I create testing kudu-table
CREATE TABLE impala_kudu.krg_test_table ( id int not nULL, col1 int NULL, col2 STRING NULL, col3 float COMMENT 'only for test', PRIMARY KEY (id) ) PARTITION BY HASH (id) PARTITIONS 10 COMMENT 'new testing kudu table' STORED AS KUDU TBLPROPERTIES ('test_arg'='test_value1','test_arg2'='test_value','comment'='arg comment','comment1'='arg comment','kudu.master_addresses'='hozd8:7051', 'kudu.num_tablet_replicas' = '1');
Then insert into it some data:
insert into impala_kudu.krg_test_table values(1,14,"qql",3.7); insert into impala_kudu.krg_test_table values(2,59,"adasdasd",6);
Now i see in "hive metastore" table location: it shows me next
But such file-path is empty!
Where's data? Where kudu stores it?
PS: i need to admin partitions - add it, drop it and so on... But i don't know where it stores, so i can't do anything.
01-15-2019 10:52 PM
01-16-2019 08:46 AM
EricL is correct, you don't need to worry about files with Kudu in the same way that you have to worry about them with typical Hive tables. Kudu stores its data directly on ext4 in a distributed way and does not use HDFS.

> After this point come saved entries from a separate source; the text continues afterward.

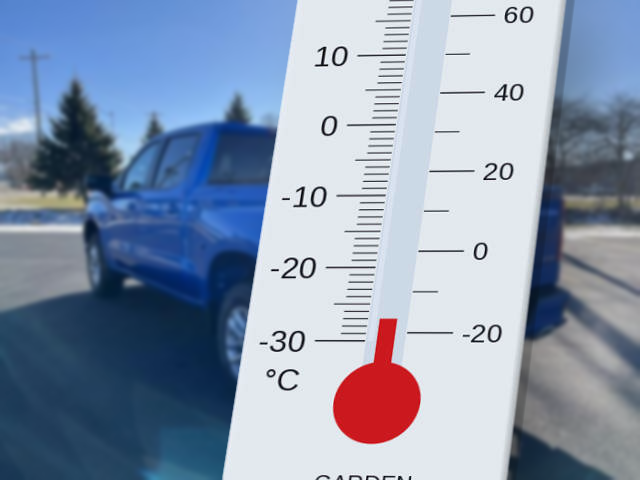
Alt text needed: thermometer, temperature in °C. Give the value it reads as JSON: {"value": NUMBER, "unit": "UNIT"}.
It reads {"value": -27, "unit": "°C"}
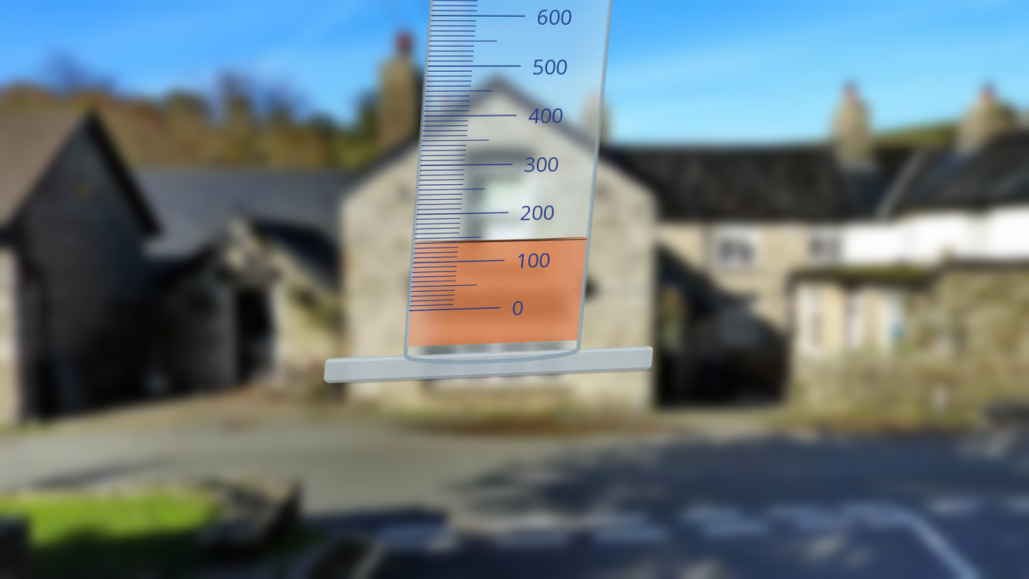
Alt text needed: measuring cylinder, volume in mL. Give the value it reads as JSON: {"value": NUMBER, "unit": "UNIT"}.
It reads {"value": 140, "unit": "mL"}
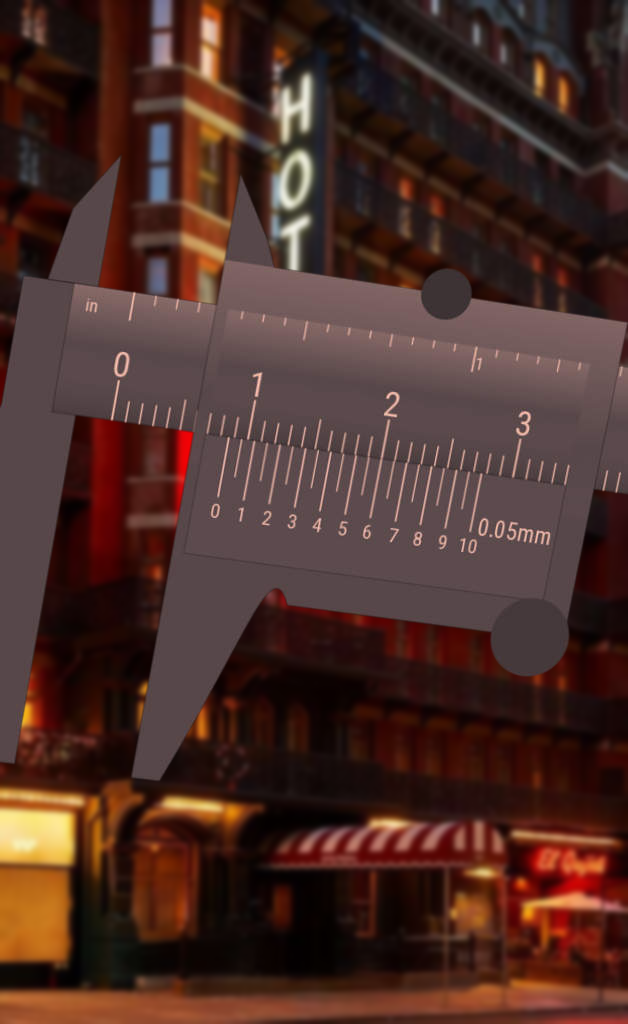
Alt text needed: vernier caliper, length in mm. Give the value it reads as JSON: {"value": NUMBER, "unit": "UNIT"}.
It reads {"value": 8.6, "unit": "mm"}
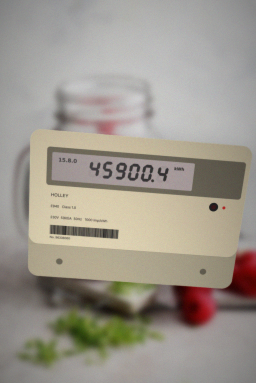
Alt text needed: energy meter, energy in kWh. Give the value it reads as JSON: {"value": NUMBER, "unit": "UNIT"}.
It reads {"value": 45900.4, "unit": "kWh"}
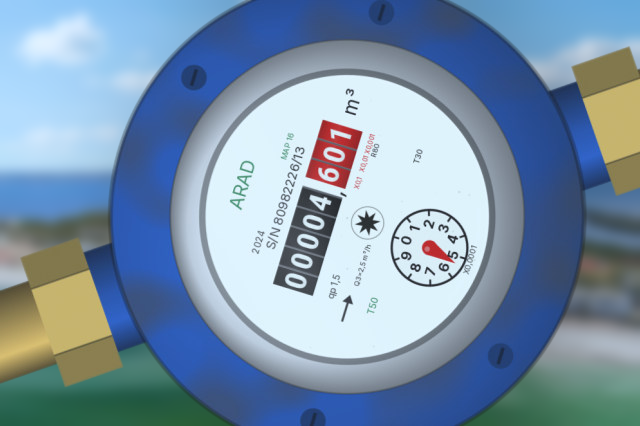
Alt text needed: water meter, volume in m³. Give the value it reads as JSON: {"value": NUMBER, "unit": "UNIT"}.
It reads {"value": 4.6015, "unit": "m³"}
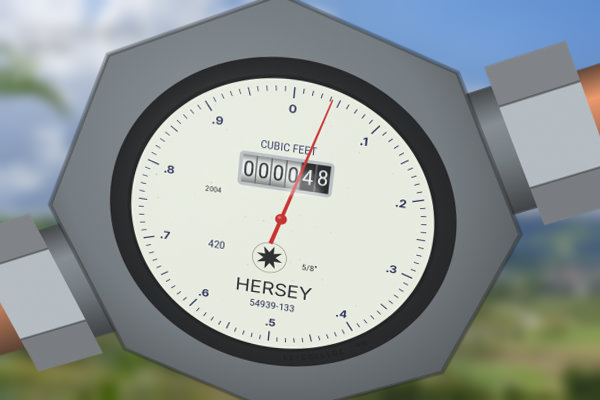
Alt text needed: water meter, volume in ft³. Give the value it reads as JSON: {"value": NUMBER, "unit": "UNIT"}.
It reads {"value": 48.04, "unit": "ft³"}
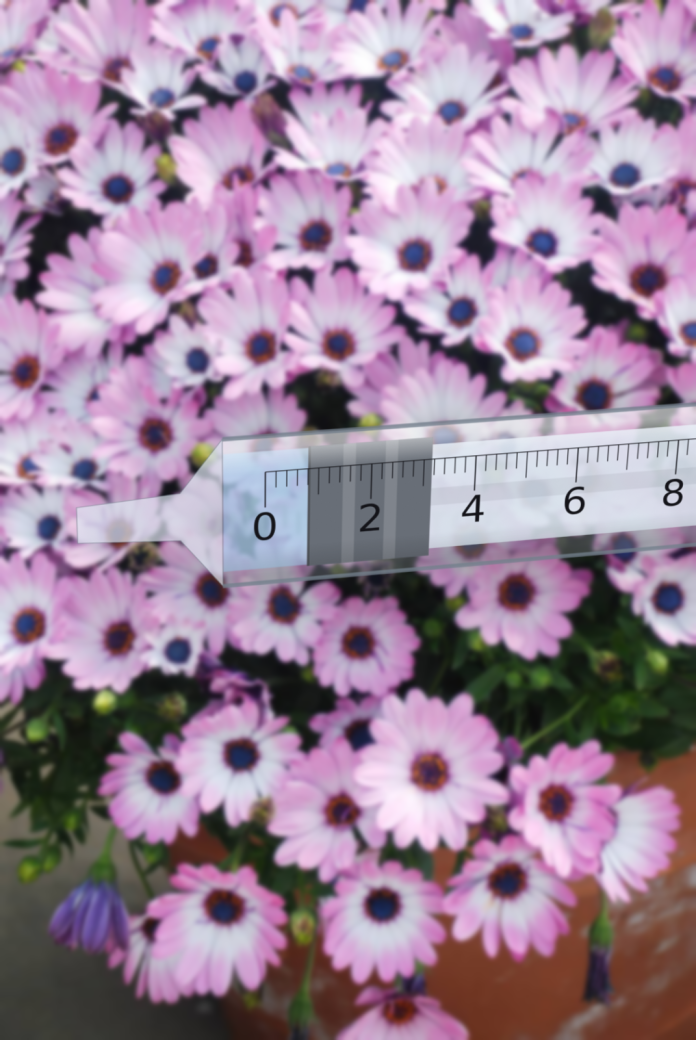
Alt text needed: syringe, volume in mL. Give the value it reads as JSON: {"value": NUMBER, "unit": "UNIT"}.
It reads {"value": 0.8, "unit": "mL"}
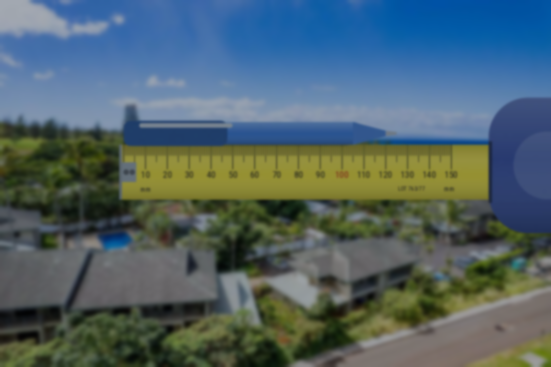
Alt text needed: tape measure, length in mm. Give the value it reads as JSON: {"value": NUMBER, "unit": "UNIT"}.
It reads {"value": 125, "unit": "mm"}
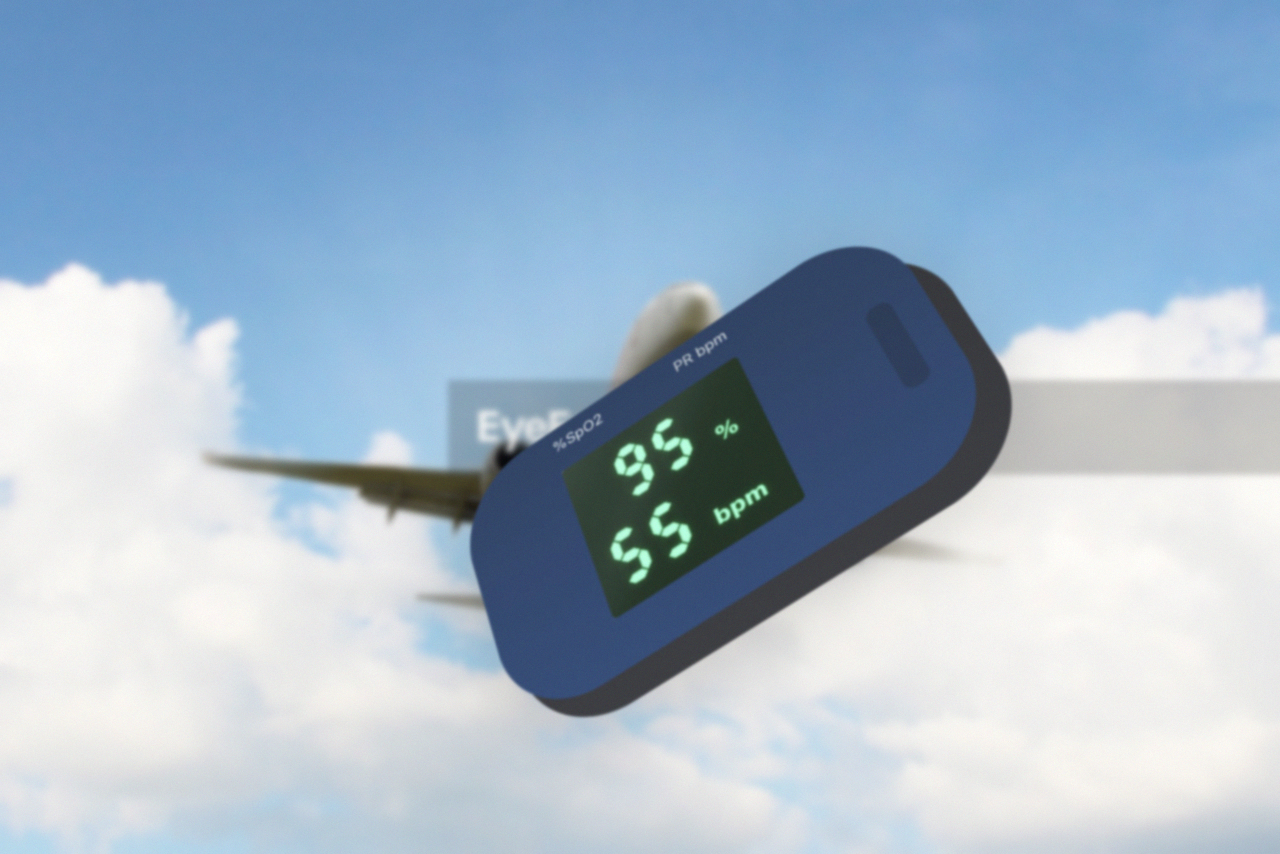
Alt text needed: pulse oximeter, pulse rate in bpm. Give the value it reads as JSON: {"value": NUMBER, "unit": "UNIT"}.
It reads {"value": 55, "unit": "bpm"}
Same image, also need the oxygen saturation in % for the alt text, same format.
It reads {"value": 95, "unit": "%"}
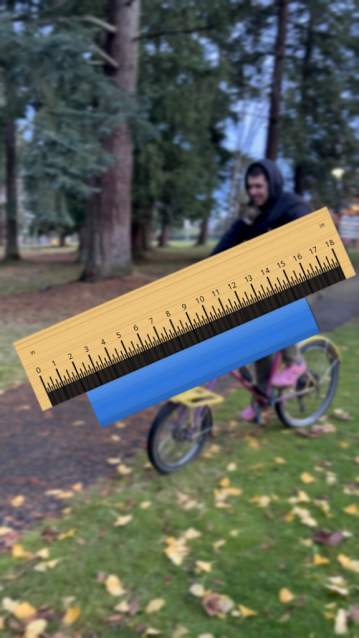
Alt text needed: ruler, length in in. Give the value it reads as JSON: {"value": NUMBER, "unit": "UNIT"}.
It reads {"value": 13.5, "unit": "in"}
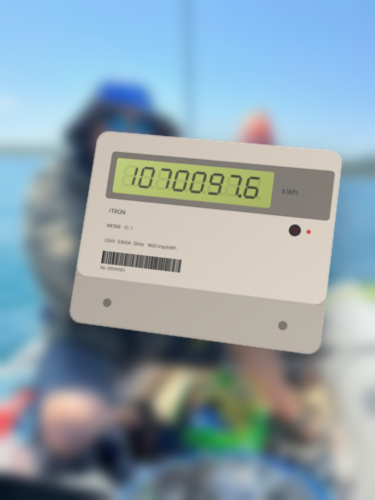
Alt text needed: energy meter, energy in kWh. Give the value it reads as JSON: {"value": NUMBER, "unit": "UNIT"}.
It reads {"value": 1070097.6, "unit": "kWh"}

You can take a look at where Kudu is storing its data on the local file system if you go into Cloudera manager and take a look at how the --fs-data-dirs and --fs-wal-dir configuration options are set up across the various Tablet Server nodes.
Hope that helps,
01-16-2019 08:55 AM
Kudu runs as a separate service that Impala talks to (like HDFS runs as a separate service from Impala) so you have to have Kudu running somewhere for it to work. However you don't have to run Kudu on the same servers that you run Impala on -- remote reads are supported over the network.